Had my mother not taught me anything? She’d shown me how to do simple crocheting and how to join my letters together. She’d taught me card games, including strip poker, telling me that nakedness was not cause for shame. I’d wondered about that at the time, though, because while they lay about with little or nothing on smoking marijuana and giving each other sponge baths, the rest of the world had been very much dressed.
/> She’d taught me where babies came from but not where they go when they die. It was the Great Abdal who taught me about heaven.
Both of the women were staring at me.
“What?” I demanded.
“You know that you must always cover your hair outside the compound,” Gishta said.
“And that you must never be alone with a man, because the devil will be your third companion,” Nouria added, the first in her arsenal of Arabic proverbs, most of which seemed to concern relations between men and women.
“And you know that when you have the monthly blood, you must never visit the mosque or prepare food, for this is a hurt and a pollution,” Gishta said gravely.

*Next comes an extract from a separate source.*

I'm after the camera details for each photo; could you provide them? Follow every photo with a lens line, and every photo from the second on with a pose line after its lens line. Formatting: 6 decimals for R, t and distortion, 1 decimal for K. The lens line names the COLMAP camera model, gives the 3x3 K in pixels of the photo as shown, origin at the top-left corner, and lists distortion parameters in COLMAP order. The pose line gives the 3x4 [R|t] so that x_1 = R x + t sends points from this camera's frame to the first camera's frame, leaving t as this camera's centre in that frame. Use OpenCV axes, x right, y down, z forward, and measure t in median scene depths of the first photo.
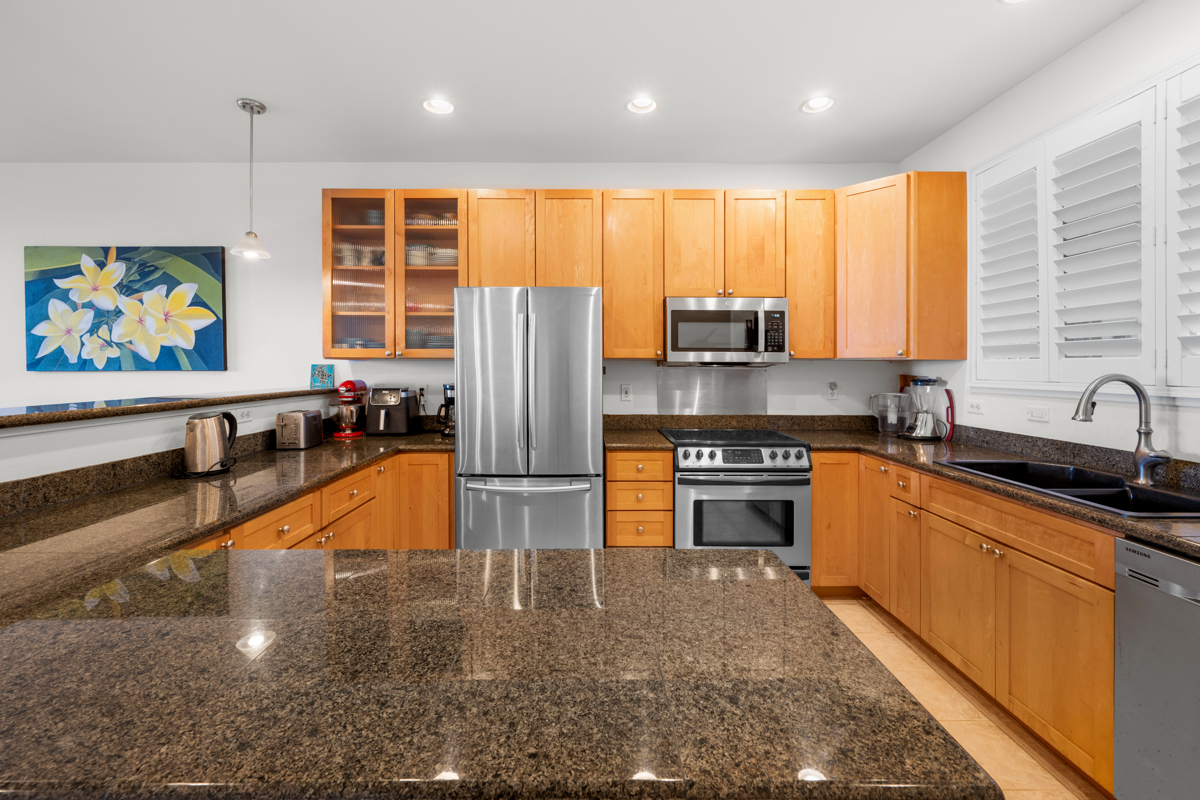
lens RADIAL K [[497.0, 0, 591.8], [0, 497.0, 368.9], [0, 0, 1]] dist [-0.001320, -0.000245]
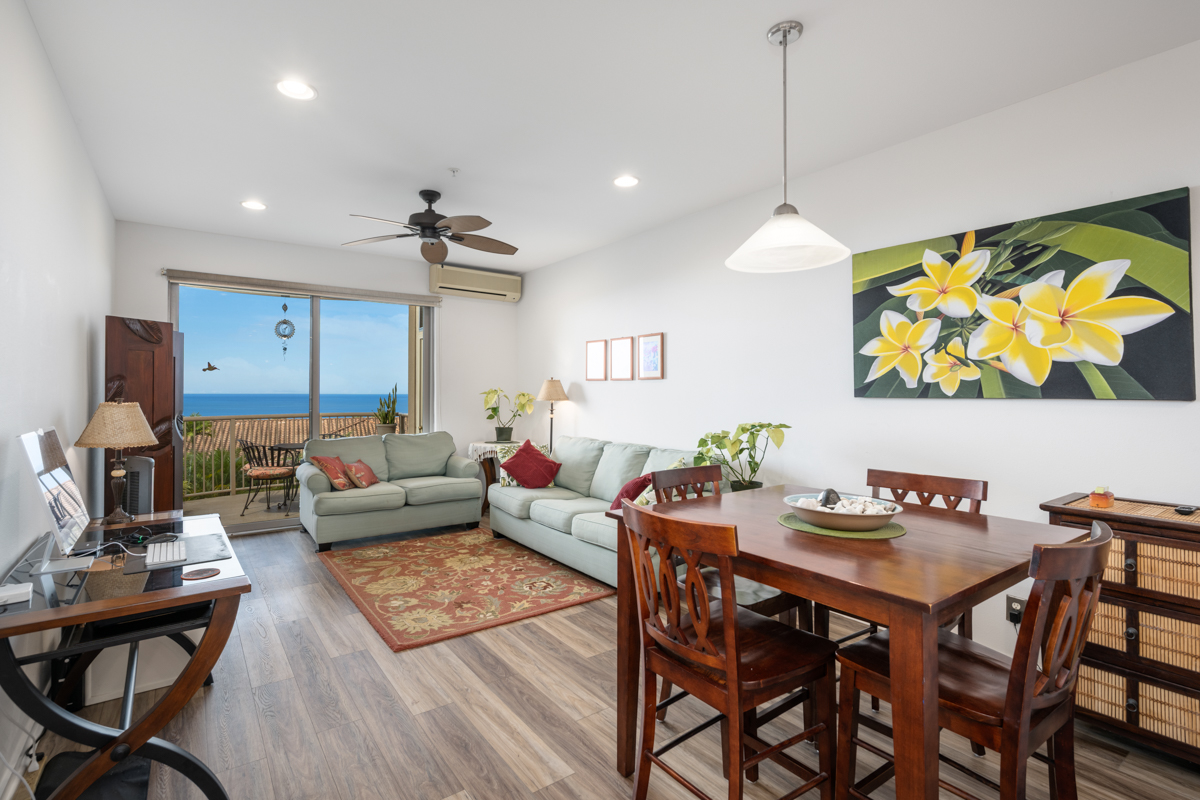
lens RADIAL K [[557.0, 0, 555.5], [0, 557.0, 389.0], [0, 0, 1]] dist [-0.006631, 0.000475]
pose [[0.551230, -0.004025, -0.834343, -0.664677], [-0.009848, 0.999887, -0.011330, 0.005881], [0.834295, 0.014462, 0.551129, 0.030669]]
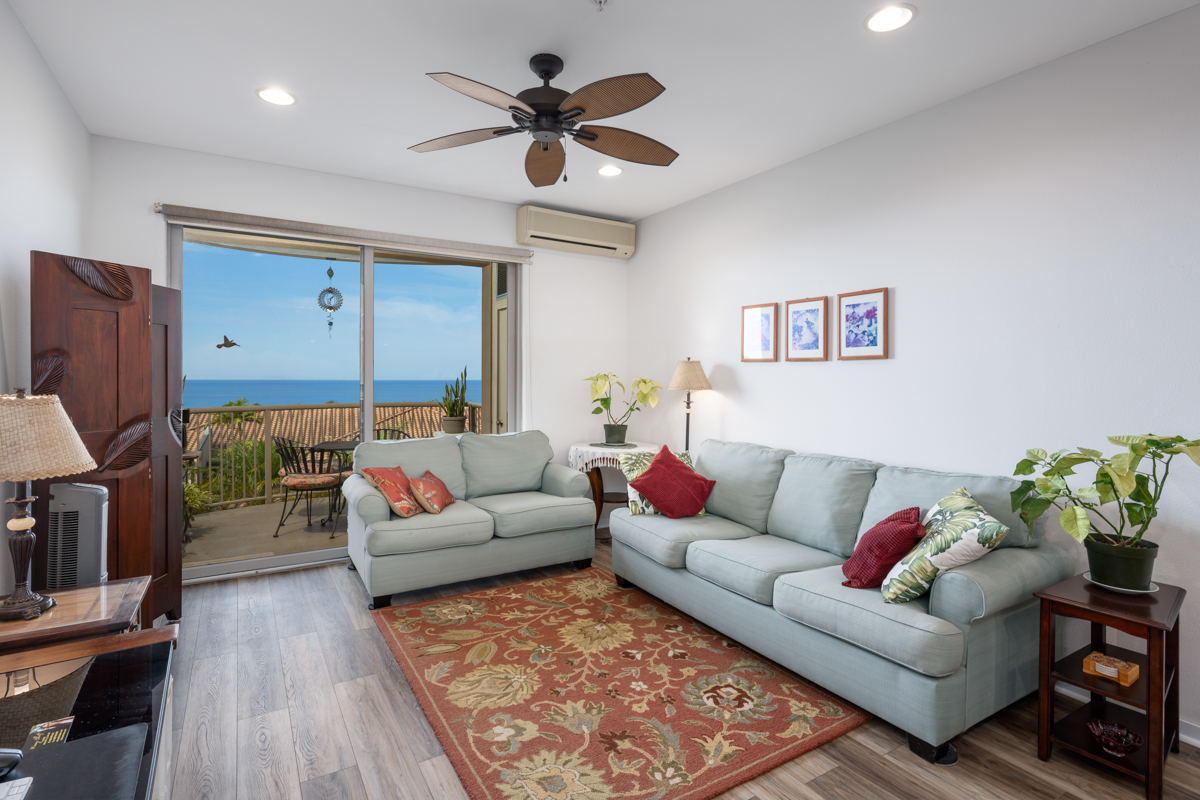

I didn’t know what any of this had to do with Rahile’s party, but I wanted to help, and so I later pressed a small amount of money into Nouria’s hand.
Nouria smiled at me for perhaps the first time and said: “For both Rahile and Bortucan. You cannot do one and not the other.”
Rahile boasted about the forthcoming party for weeks, telling anyone who would listen. People on the street patted her on the head and told her she was a good girl. Even Bortucan appeared to bubble with anticipation.
Gishta had matching dresses made for the girls for the occasion, and even though Bortucan had managed to rub dirt into the front of hers within half an hour of putting it on, they both looked uncharacteristically neat. And happy.
Rahile perched herself on a small wooden bench that had been moved into the courtyard, sitting straight backed and waving her legs with excitement as women from the neighborhood flooded in through the parted fence. The women had marigolds and aromatic herbs tucked behind their ears and they carried shiny packages of sweets that they placed on the ground before sitting themselves down in a circle around Rahile. Gishta passed around a tray with small clay cups of tea made from coffee husks boiled in milk and water.